U.S. officials Sunday criticized a French-German proposal to send U.N. peacekeepers to Iraq and increase the number of weapons inspectors to force Saddam Hussein to disarm, calling it an ineffective ploy to delay military action.

The plan, as reported Saturday by a German news magazine, was problematic because it required Iraqi cooperation with inspectors and assumed that peacekeepers could be effective in a "difficult environment," said Sen. John McCain, R-Ariz., in Munich for a security conference.

"It's a plan as far as we can tell whose purpose is to block U.S. military action and not make meaningful inspections -- but we don't know," McCain said.

Secretary of State Colin Powell, in Washington, said increasing the number of U.N. inspectors would be "a diversion, not a solution."

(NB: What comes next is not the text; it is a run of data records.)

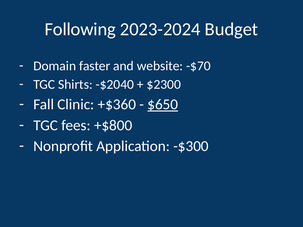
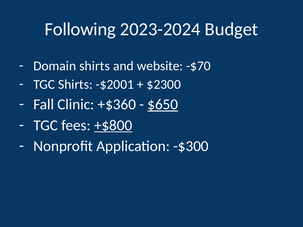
Domain faster: faster -> shirts
-$2040: -$2040 -> -$2001
+$800 underline: none -> present
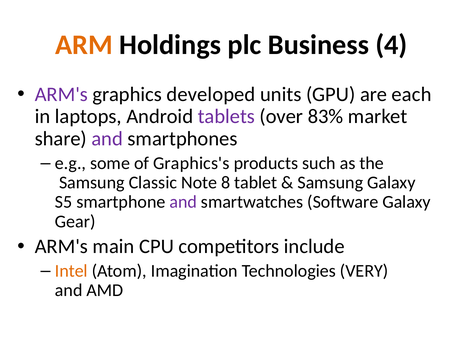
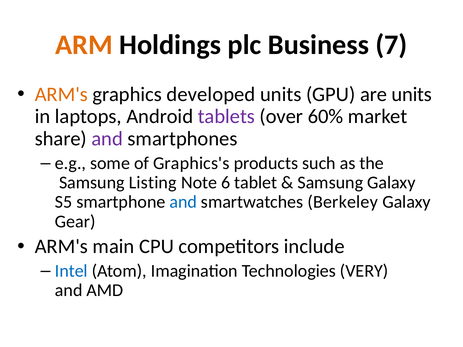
4: 4 -> 7
ARM's at (61, 94) colour: purple -> orange
are each: each -> units
83%: 83% -> 60%
Classic: Classic -> Listing
8: 8 -> 6
and at (183, 202) colour: purple -> blue
Software: Software -> Berkeley
Intel colour: orange -> blue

"The issue is not more inspectors. The issue is compliance on the part of Saddam Hussein," Powell said on NBC's Meet the Press.

U.S. officials -- including Defense Secretary Donald Rumsfeld -- did not hear full details of the plan during the two-day conference, which ended Sunday. French and German defense ministers were not prepared to brief them, giving the appearance of disarray in the recently reinvigorated Franco-German alliance.

"Rumsfeld was here for 24 hours meeting with German and French officials and no one told him anything. That was not an auspicious start," a senior U.S. official said on condition of anonymity.

Rumsfeld emerged from a 45-minute meeting Saturday with German Defense Minister Peter Struck saying he still knew nothing about the plan, but said inspections could only work if Iraq cooperates.

"Inspections are designed to deal with a cooperative country," he said. "It does not take long to know if a country is cooperative."

According to the report in Der Spiegel, the plan would call for sending reconnaissance flights, deploying thousands of U.N. soldiers and tripling the number of weapons inspectors. The vigorous U.N. presence would sideline Saddam, allowing subordinates like Tariq Aziz to "gain more influence" without directly toppling the Iraqi leader, the magazine said.

The proposal would be presented to U.N. Security Council when it meets Feb. 14 to hear a report from U.N. chief weapons inspector Hans Blix.

Struck said Germany would be prepared to send U.N. soldiers to Iraq under such a plan. "We could participate, but we must wait to see how many U.N. soldiers the United Nations would want," the defense minister said.

Speaking at the security conference, Struck said parts of the media reports on the plan were incorrect but he did not elaborate. Aides in the defense ministry said the reports caught Struck by surprise, indicating he had not been fully briefed himself.

"The starting point is the French initiative to increase the number of inspectors in order to give them a better chance to succeed," Struck told the conference, which brought together several hundred top government officials and security experts in the southern German city.

German Chancellor Gerhard Schroeder was to discuss the plan later Sunday with Russian President Vladimir Putin in Berlin and planned to present details to lawmakers on Thursday.

In Munich, Russian Defense Minister Sergei Ivanov said his country has highly skilled inspectors and reconnaissance plans that could participate in a reinforced inspections regime in Iraq.

But some experts at the 39th annual defense conference gave the plan a cold reception.

Lord Powell, a former adviser to British Prime Minister Margaret Thatcher, said increasing the number of inspectors would not help prove the existence of Saddam's arsenal because "their role is not one of a detective, but one of an auditor."

"It is hard to think of anything less helpful," Powell said of the Franco-German proposal.

"The effect would be to protect Saddam Hussein. It would provide a shield for him behind which he could go about his activities. And it would greatly highlight the disarray between Europe and the United States."